Dataset entries
····················

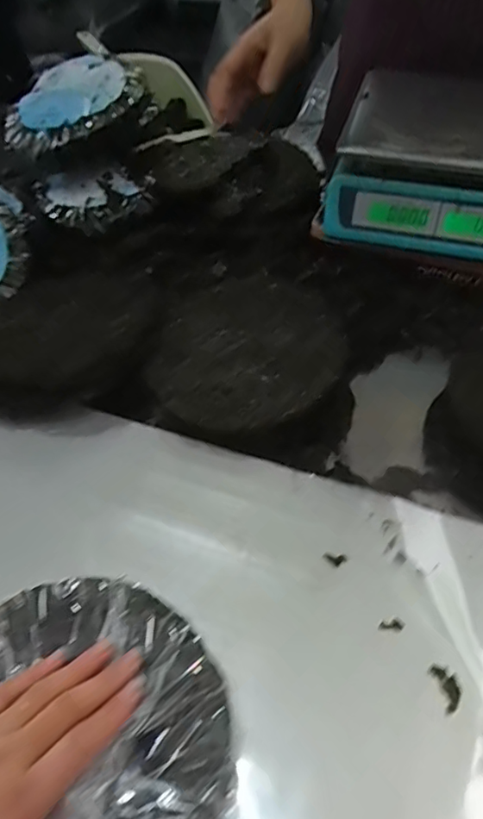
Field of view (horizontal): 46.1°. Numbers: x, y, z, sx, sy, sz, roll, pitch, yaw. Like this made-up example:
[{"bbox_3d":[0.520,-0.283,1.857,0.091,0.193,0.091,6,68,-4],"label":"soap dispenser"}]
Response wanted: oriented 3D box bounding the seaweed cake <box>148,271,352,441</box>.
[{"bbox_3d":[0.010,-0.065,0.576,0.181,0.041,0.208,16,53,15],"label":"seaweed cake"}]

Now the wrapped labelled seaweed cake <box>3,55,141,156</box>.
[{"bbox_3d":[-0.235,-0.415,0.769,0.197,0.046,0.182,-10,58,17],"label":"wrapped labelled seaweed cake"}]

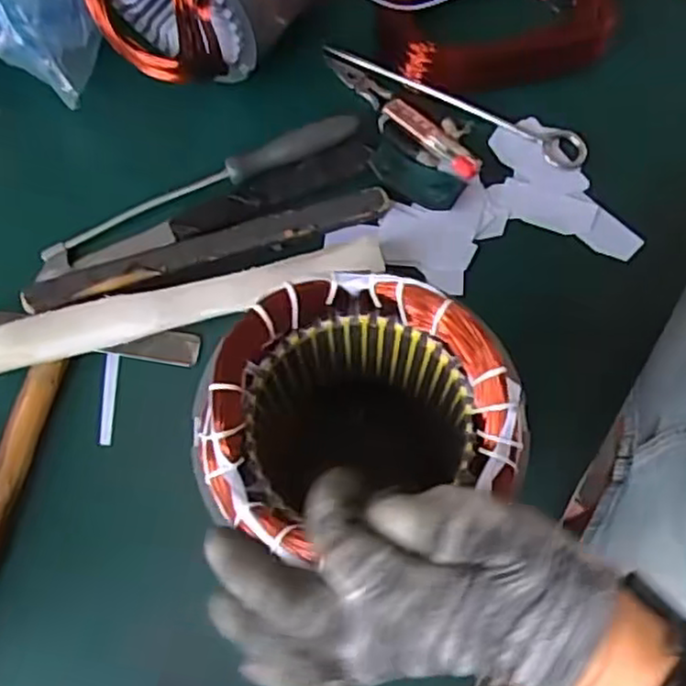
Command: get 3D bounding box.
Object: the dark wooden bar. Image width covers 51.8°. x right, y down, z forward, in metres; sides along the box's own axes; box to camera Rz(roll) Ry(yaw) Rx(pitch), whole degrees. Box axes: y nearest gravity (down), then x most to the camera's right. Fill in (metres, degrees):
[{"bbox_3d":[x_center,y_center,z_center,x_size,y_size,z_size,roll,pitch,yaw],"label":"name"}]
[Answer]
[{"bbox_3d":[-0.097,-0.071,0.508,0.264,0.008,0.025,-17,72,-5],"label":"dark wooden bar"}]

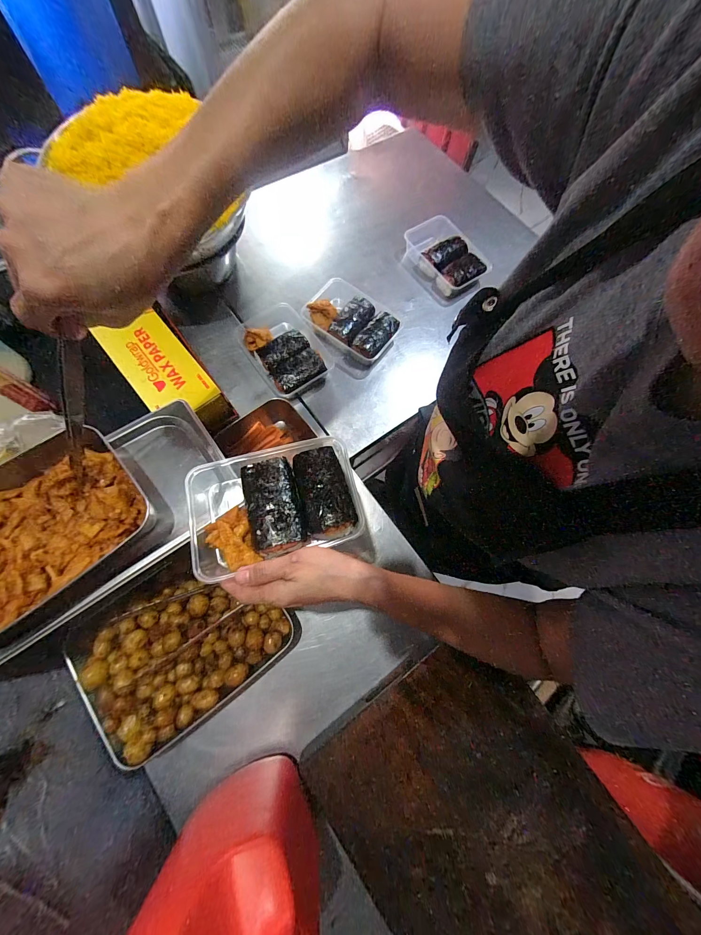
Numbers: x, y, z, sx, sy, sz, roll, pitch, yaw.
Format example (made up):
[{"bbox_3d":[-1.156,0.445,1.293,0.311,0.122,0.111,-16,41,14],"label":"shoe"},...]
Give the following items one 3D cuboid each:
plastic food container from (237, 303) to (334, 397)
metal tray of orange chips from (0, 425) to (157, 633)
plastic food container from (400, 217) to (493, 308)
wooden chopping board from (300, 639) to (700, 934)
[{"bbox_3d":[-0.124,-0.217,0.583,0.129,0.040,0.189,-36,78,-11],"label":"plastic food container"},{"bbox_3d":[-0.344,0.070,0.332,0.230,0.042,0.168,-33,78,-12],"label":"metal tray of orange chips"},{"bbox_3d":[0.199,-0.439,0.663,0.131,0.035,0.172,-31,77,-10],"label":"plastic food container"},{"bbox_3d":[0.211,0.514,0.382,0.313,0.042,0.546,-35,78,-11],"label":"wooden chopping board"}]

····················

- _EXERCISE PROMPT_
Above are the records; from them, give again exactly the lines from the one containing "Format example (made" through the one containing "plastic food container from (400, 217)", both included.

- _REPLY_
Format example (made up):
[{"bbox_3d":[-1.156,0.445,1.293,0.311,0.122,0.111,-16,41,14],"label":"shoe"},...]
Give the following items one 3D cuboid each:
plastic food container from (237, 303) to (334, 397)
metal tray of orange chips from (0, 425) to (157, 633)
plastic food container from (400, 217) to (493, 308)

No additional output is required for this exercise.